Our invention relates generally to the establishment of compatibility between devices designed for data transfer with magnetic storage media, such as flexible magnetic disks commonly known as floppy disks, with different track densities (i.e. the number of data tracks on the disk per unit distance in its radial direction). More specifically, our invention concerns a method of rewriting part or whole of data that has been written on a floppy disk by a first floppy disk drive (FDD) with a first track density, by means of another FDD designed for data transfer with a second track density that is twice as high as the first track density. Our invention also specifically pertains to the improved construction of apparatus comprising the second FDD. Typically, the first track density is 48 tracks per inch (TPI) or 18.9 tracks per centimeter, and the second track density is 96 TPI or 37.8 tracks per centimeter.

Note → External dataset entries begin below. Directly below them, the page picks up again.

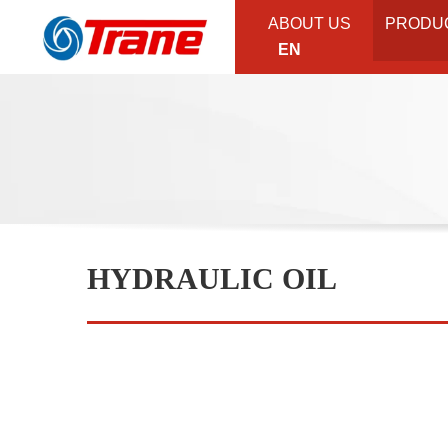
ABOUT US
PRODU
EN
HYDRAULIC OIL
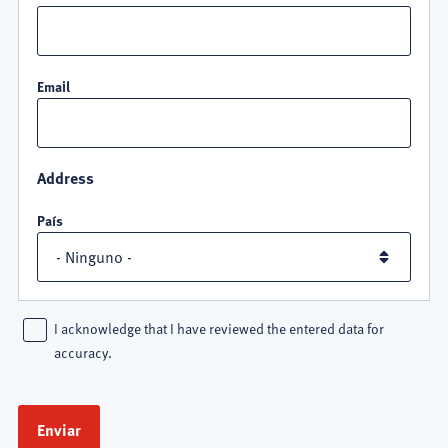
Email
Address
País
I acknowledge that I have reviewed the entered data for
accuracy.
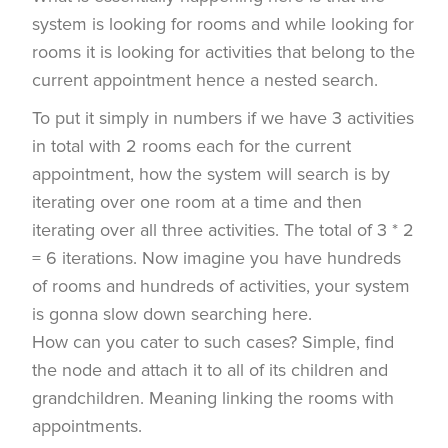
system is looking for rooms and while looking for
rooms it is looking for activities that belong to the
current appointment hence a nested search.
To put it simply in numbers if we have 3 activities
in total with 2 rooms each for the current
appointment, how the system will search is by
iterating over one room at a time and then
iterating over all three activities. The total of 3 * 2
= 6 iterations. Now imagine you have hundreds
of rooms and hundreds of activities, your system
is gonna slow down searching here.
How can you cater to such cases? Simple, find
the node and attach it to all of its children and
grandchildren. Meaning linking the rooms with
appointments.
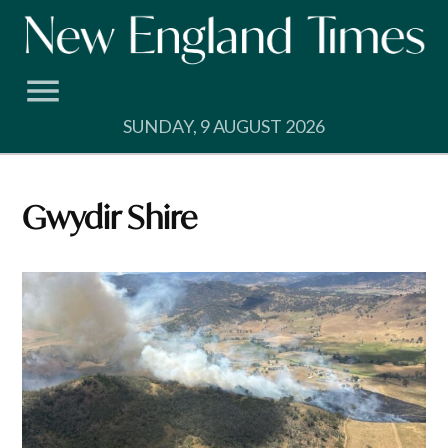
Skip
to
content
SUNDAY, 9 AUGUST 2026
Gwydir Shire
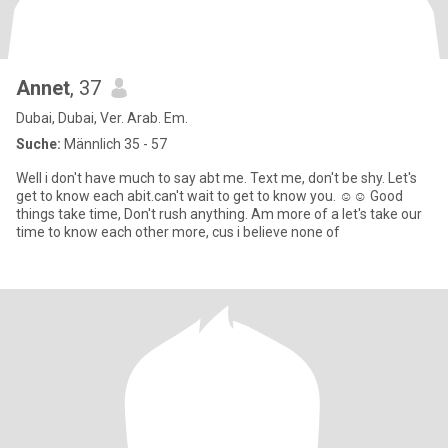
Annet
, 37
Dubai, Dubai, Ver. Arab. Em.
Suche:
Männlich 35 - 57
Well i don't have much to say abt me. Text me, don't be shy. Let's
get to know each abit.can't wait to get to know you. ☺️☺️ Good
things take time, Don't rush anything. Am more of a let's take our
time to know each other more, cus i believe none of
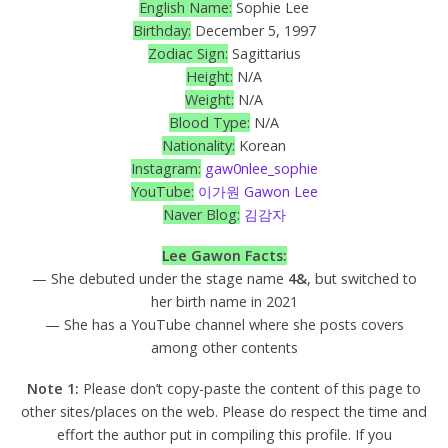
English Name:
Sophie Lee
Birthday:
December 5, 1997
Zodiac Sign:
Sagittarius
Height:
N/A
Weight:
N/A
Blood Type:
N/A
Nationality:
Korean
Instagram:
gaw0nlee_sophie
YouTube:
이가원 Gawon Lee
Naver Blog:
김감자
Lee Gawon Facts:
— She debuted under the stage name
4&
, but switched to
her birth name in 2021
— She has a YouTube channel where she posts covers
among other contents
Note 1:
Please don’t copy-paste the content of this page to
other sites/places on the web. Please do respect the time and
effort the author put in compiling this profile. If you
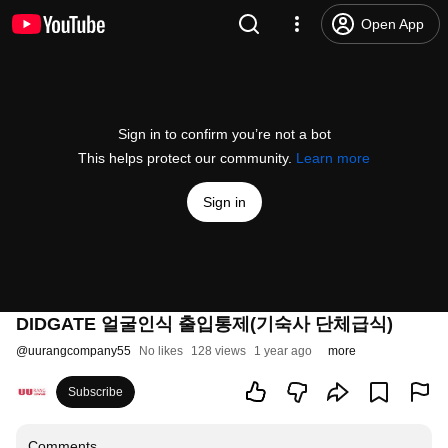
Open App
Sign in to confirm you’re not a bot
This helps protect our community.
Learn more
Sign in
DIDGATE 얼굴인식 출입통제(기숙사 단체급식)
@
uurangcompany55
No likes
128 views
1 year ago
more
Subscribe
Comments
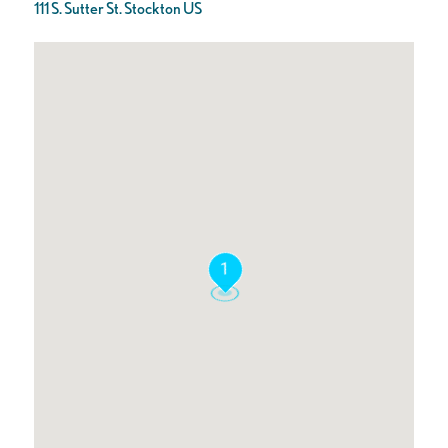
111 S. Sutter St. Stockton US
1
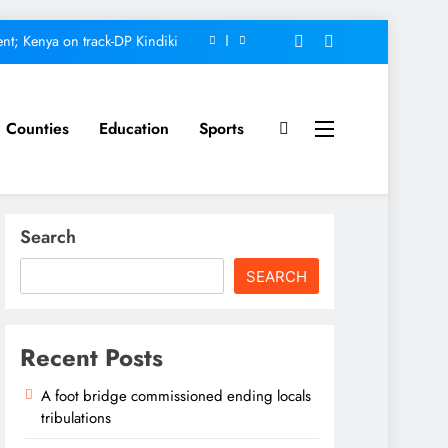
nt; Kenya on track-DP Kindiki
ment score card, report states
omfort Homes Financial advisor
Counties
Education
Sports
Kariuki
ed ending locals tribulations
nt; Kenya on track-DP Kindiki
Search
ment score card, report states
SEARCH
omfort Homes Financial advisor
Kariuki
Recent Posts
A foot bridge commissioned ending locals
tribulations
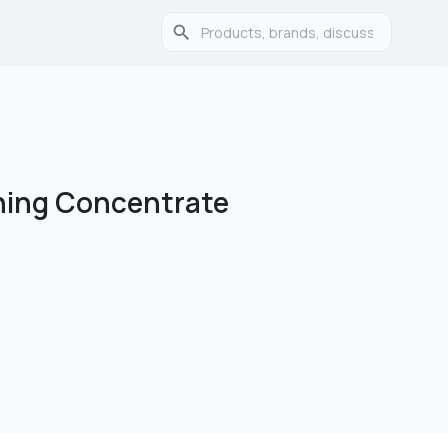
ning Concentrate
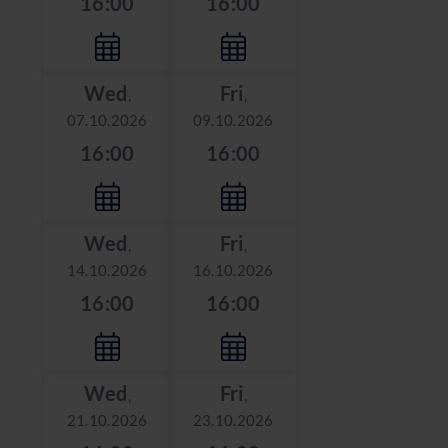
16:00
16:00
Wed
Fri
,
,
07.10.2026
09.10.2026
16:00
16:00
Wed
Fri
,
,
14.10.2026
16.10.2026
16:00
16:00
Wed
Fri
,
,
21.10.2026
23.10.2026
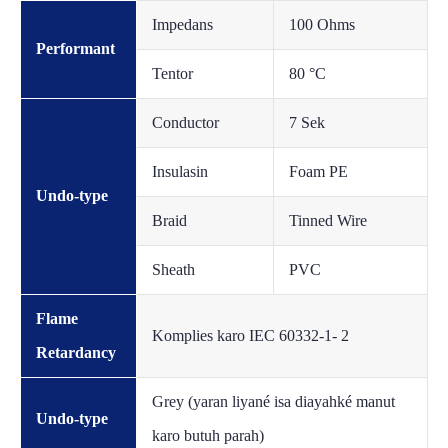
Impedans
100 Ohms
Performant
Tentor
80 °C
Conductor
7 Sek
Insulasin
Foam PE
Undo-type
Braid
Tinned Wire
Sheath
PVC
Flame
Komplies karo IEC 60332-1- 2
Retardancy
Grey (yaran liyané isa diayahké manut
Undo-type
karo butuh parah)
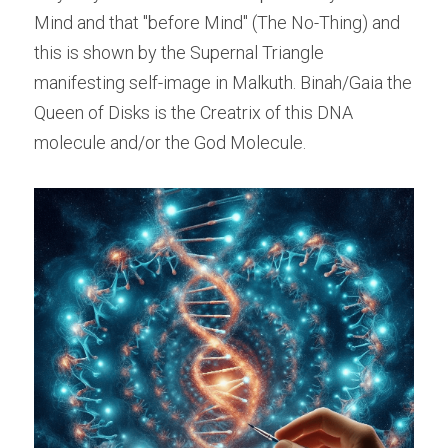
Mind and that "before Mind" (The No-Thing) and 
this is shown by the Supernal Triangle 
manifesting self-image in Malkuth. Binah/Gaia the 
Queen of Disks is the Creatrix of this DNA 
molecule and/or the God Molecule.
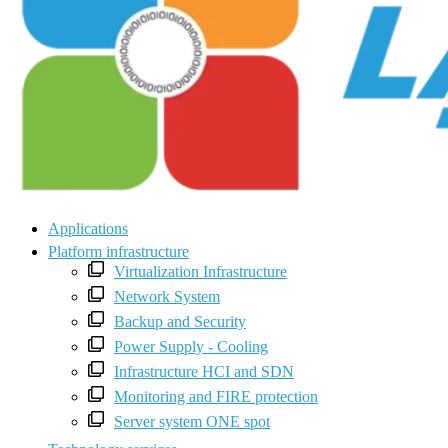
Applications
Platform infrastructure
Virtualization Infrastructure
Network System
Backup and Security
Power Supply - Cooling
Infrastructure HCI and SDN
Monitoring and FIRE protection
Server system ONE spot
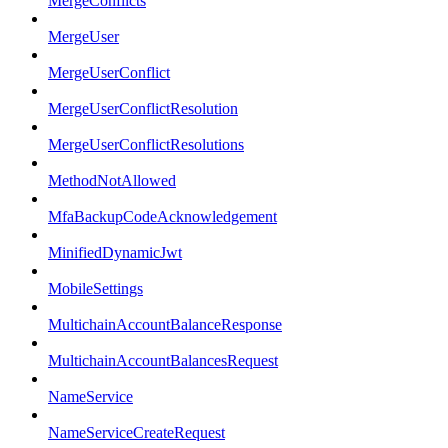
MergeConflicts
MergeUser
MergeUserConflict
MergeUserConflictResolution
MergeUserConflictResolutions
MethodNotAllowed
MfaBackupCodeAcknowledgement
MinifiedDynamicJwt
MobileSettings
MultichainAccountBalanceResponse
MultichainAccountBalancesRequest
NameService
NameServiceCreateRequest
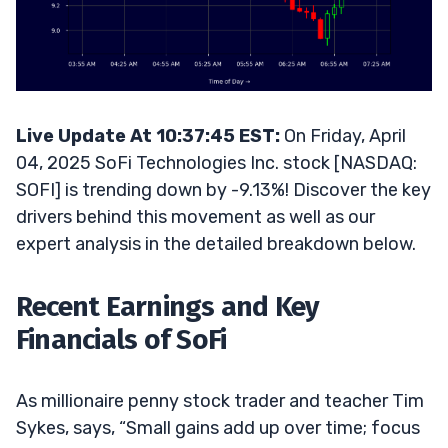
Live Update At 10:37:45 EST:
On Friday, April
04, 2025 SoFi Technologies Inc. stock [NASDAQ:
SOFI] is trending down by -9.13%! Discover the key
drivers behind this movement as well as our
expert analysis in the detailed breakdown below.
Recent Earnings and Key
Financials of SoFi
As millionaire penny stock trader and teacher Tim
Sykes, says, “Small gains add up over time; focus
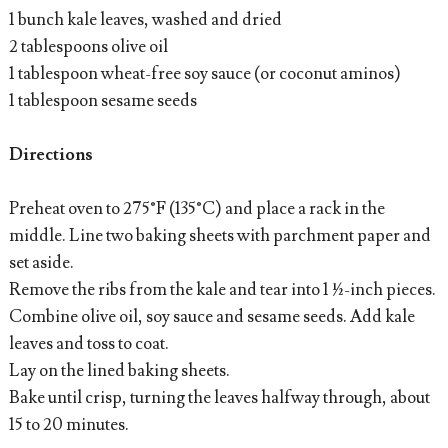
1 bunch kale leaves, washed and dried
2 tablespoons olive oil
1 tablespoon wheat-free soy sauce (or coconut aminos)
1 tablespoon sesame seeds
Directions
Preheat oven to 275°F (135°C) and place a rack in the
middle. Line two baking sheets with parchment paper and
set aside.
Remove the ribs from the kale and tear into 1 ½-inch pieces.
Combine olive oil, soy sauce and sesame seeds. Add kale
leaves and toss to coat.
Lay on the lined baking sheets.
Bake until crisp, turning the leaves halfway through, about
15 to 20 minutes.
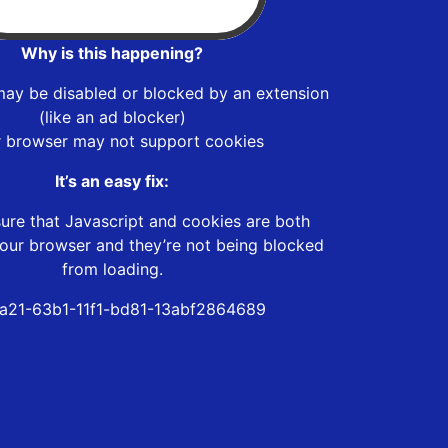
Why is this happening?
may be disabled or blocked by an extension
(like an ad blocker)
r browser may not support cookies
It’s an easy fix:
ure that Javascript and cookies are both
our browser and they’re not being blocked
from loading.
fa21-63b1-11f1-bd81-13abf2864689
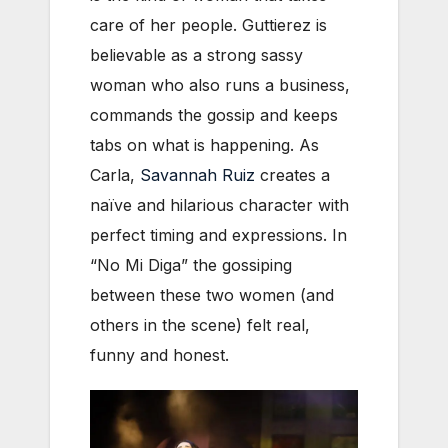
care of her people. Guttierez is
believable as a strong sassy
woman who also runs a business,
commands the gossip and keeps
tabs on what is happening. As
Carla,
Savannah Ruiz
creates a
naïve and hilarious character with
perfect timing and expressions. In
“No Mi Diga” the gossiping
between these two women (and
others in the scene) felt real,
funny and honest.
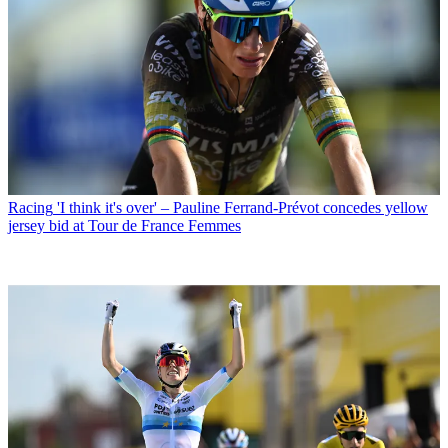
Racing
'I think it's over' – Pauline Ferrand-Prévot concedes yellow
jersey bid at Tour de France Femmes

While 5.25-inch FDDs were initially developed for data transfer with a track density of 48 TPI, more recently they have been adapted for a twice as high track density of 96 TPI, the primary purpose being greater data storage capacity. The 96-TPI track density has been chosen by reason of the desired compatibility of the 48- and 96-TPI FDDs with the same floppy disks. Both types of FDDs incorporate magnetic read/write head assemblies of the tunnel erase type for trimming track edges. Reference may be had to "Latest Floppy Disk Drives and Their Application Knowhow" by Shoji Takahashi, published June 10, 1984, for further details on the compatibility of the 48- and 96-TPI FDDs.
As an illustration of the compatibility of the 48- and 96-TPI FDDs, let us assume that the 48-TPI FDD writes on a floppy disk. Part or all of the data thus written on the disk can then be rewritten by the 96-TPI FDD that has been adapted for the 48-TPI capability. Then the rewritten disk may be read by the 48-TPI FDD, although it may of course be read by the 96-TPI FDD. Such compatibility between the 48- and 96-TPI FDDs stands on the requirement that there be little or no mistracking of the head assemblies of both FDDs. If this requirement is fulfilled, the old data that has been written by the 48-TPI FDD will be practically completely erased by the tunnel erase head assembly from both sides of each new data track during the rewriting of the disk by the 96-TPI FDD in the 48-TPI mode.
Actually, however, substantial mistracking will take place in either the 48- or 96-TPI FDD, due for example to unavoidable manufacturing errors. Such mistracking will result in the misalignment of the data tracks formedby the two different FDDs, to such an extent that the pair of tunnel erase heads of the 96-TPI FDD become unable to erase parts of the old data tracks created by the 48-TPI FDD. The incomplete erasure of the old data will present no problem at all if the new data is read by the 96-TPI FDD. A problem does, however, arise when the rewritten disk is read by the 48-TPI FDD, because then its head assembly will scan not only the new tracks but also the incompletely erased old tracks.